SUPPLIED ENTRIES:
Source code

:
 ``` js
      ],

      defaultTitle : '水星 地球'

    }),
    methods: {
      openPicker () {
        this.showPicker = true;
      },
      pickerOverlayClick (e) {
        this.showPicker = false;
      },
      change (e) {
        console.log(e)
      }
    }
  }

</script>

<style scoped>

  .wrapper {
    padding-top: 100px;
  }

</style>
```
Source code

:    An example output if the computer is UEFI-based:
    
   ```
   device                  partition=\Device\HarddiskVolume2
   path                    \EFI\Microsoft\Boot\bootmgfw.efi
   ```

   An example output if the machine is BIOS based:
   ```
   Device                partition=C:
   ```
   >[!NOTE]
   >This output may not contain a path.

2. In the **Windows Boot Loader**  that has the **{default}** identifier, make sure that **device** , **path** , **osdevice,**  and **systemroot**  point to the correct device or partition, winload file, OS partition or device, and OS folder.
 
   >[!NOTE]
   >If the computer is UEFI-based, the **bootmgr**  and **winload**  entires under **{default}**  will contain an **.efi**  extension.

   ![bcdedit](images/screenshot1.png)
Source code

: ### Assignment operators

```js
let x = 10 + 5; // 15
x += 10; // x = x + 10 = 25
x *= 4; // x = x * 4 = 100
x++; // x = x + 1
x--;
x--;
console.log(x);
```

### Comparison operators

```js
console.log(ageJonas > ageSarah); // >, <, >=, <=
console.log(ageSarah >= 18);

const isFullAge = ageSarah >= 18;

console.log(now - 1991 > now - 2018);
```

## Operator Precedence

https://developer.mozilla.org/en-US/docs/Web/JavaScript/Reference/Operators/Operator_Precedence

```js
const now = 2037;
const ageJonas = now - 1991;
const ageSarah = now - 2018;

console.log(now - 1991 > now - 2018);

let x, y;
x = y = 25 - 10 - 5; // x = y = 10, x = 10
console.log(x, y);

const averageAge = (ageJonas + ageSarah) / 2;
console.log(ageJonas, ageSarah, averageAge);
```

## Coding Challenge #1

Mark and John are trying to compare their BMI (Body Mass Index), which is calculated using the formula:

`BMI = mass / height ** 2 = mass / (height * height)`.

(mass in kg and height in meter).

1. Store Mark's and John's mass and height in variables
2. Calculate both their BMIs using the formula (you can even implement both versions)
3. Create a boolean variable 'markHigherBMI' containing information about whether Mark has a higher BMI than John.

PROBLEM TO WORK ON: A line counts if it holds the word "their". Work out how many lines in the listing count, and give only that number.

RESULT: 2